Microsoft Combats Tech Support Scammers
As part of a broader industry effort, Microsoft has spent more than a year trying to educate consumers and small business owners about alleged IT tech support scams. If someone claiming to be from Microsoft calls your home or office, the company says:
- Do not purchase any software or services.
- Ask if there is a fee or subscription associated with the “service.” If there is, hang up.
- Never give control of your computer to a third party unless you can confirm that it is a legitimate representative of a computer support team with whom you are already a customer.
- Take the caller’s information down and immediately report it to your local authorities.
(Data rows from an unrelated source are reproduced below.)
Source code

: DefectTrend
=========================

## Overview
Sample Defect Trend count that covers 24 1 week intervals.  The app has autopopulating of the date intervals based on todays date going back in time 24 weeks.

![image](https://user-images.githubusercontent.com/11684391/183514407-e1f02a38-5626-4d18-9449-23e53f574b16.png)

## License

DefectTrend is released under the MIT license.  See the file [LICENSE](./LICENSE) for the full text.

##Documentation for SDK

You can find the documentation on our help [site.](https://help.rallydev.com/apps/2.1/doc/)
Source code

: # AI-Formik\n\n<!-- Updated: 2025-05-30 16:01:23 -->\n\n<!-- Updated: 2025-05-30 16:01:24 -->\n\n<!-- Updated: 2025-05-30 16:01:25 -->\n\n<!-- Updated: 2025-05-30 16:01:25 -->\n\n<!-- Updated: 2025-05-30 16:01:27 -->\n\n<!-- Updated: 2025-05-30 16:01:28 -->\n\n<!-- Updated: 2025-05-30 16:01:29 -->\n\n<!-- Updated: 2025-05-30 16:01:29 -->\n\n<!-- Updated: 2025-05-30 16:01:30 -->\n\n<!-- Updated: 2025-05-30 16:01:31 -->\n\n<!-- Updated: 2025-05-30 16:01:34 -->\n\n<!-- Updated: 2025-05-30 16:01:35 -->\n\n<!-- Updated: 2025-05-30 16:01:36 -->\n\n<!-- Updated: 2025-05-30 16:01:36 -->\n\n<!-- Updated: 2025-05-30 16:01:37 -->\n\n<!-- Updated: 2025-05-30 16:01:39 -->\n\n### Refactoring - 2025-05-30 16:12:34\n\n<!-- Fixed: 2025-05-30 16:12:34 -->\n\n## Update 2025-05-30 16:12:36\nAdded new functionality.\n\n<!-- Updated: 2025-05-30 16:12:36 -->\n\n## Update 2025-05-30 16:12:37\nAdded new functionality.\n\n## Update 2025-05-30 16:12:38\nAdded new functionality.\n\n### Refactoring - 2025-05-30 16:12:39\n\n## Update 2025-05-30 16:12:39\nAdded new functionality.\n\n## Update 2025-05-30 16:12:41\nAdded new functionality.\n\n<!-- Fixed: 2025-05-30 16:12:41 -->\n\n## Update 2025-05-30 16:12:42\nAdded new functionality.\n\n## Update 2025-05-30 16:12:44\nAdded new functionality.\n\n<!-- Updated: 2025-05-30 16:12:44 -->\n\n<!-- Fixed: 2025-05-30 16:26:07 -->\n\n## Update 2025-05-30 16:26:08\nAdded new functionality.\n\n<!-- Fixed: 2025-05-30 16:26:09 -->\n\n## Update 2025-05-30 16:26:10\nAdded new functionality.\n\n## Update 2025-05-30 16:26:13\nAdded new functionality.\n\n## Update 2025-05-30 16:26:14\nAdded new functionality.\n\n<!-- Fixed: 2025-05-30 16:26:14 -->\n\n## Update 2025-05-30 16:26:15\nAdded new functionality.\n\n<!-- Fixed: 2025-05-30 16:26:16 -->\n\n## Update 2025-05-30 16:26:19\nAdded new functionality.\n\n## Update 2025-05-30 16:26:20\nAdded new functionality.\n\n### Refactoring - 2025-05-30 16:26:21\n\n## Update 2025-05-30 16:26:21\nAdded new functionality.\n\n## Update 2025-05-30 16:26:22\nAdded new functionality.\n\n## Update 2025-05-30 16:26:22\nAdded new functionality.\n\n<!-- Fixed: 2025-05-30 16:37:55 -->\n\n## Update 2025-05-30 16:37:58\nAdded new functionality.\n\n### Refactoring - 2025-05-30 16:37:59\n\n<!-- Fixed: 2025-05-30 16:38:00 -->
- Never provide your credit card or financial information to someone claiming to be from Microsoft tech support.
MSP Challenges and Opportunities
On the one hand, the controversy about alleged tech support scams could give legitimate managed services providers (MSPs) a black eye -- making it more difficult to sell and support remote IT services.
But on the other hand, reputable MSPs seem to be growing strongly and pushing into vertical markets. Among the data points to note: Top MSPs within the Continuum partner ecosystem are growing more than 40 percent per year, according to CEO Michael George.
Overall, customers seem to be craving and embracing more remote IT support services. But as lawsuits fly in some markets, MSPs may need to reinforce their market credibility.